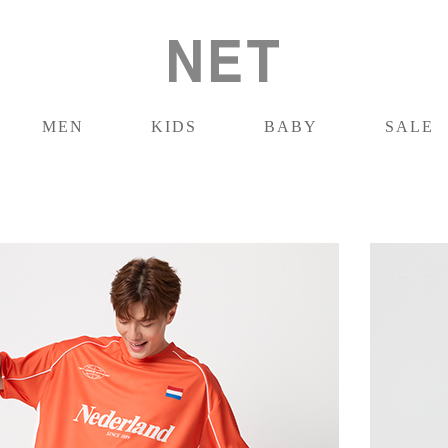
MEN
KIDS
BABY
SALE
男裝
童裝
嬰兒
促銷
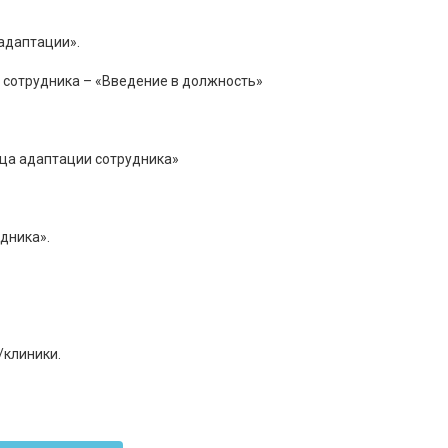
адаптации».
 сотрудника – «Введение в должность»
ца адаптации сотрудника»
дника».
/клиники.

━━━━

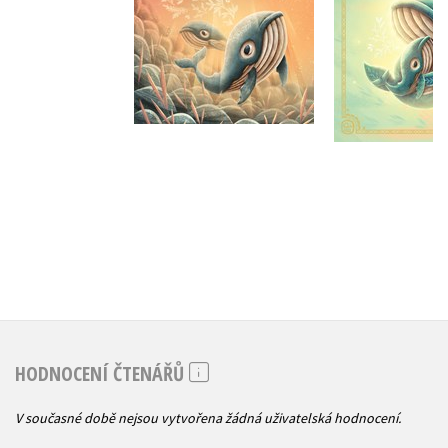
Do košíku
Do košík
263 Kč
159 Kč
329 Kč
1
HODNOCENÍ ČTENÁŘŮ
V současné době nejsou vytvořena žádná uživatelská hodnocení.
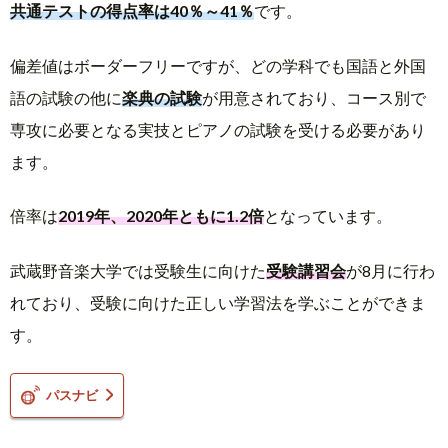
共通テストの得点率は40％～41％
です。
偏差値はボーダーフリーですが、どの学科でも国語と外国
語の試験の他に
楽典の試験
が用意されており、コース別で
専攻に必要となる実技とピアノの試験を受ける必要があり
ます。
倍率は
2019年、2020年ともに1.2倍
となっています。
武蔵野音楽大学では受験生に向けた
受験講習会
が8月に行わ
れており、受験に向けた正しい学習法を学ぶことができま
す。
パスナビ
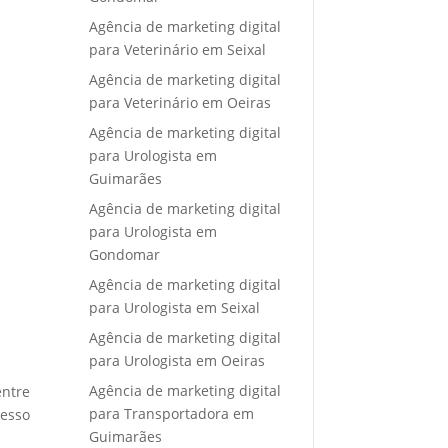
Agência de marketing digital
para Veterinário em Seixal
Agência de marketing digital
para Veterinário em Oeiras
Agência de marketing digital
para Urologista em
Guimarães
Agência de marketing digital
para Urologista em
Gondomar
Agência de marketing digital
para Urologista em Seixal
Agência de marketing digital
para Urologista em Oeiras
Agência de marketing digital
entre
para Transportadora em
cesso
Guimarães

━━━━

Please return, in full, each line of the records above that contains the string "адаптации".

## Solution for this task
адаптации».
ца адаптации сотрудника»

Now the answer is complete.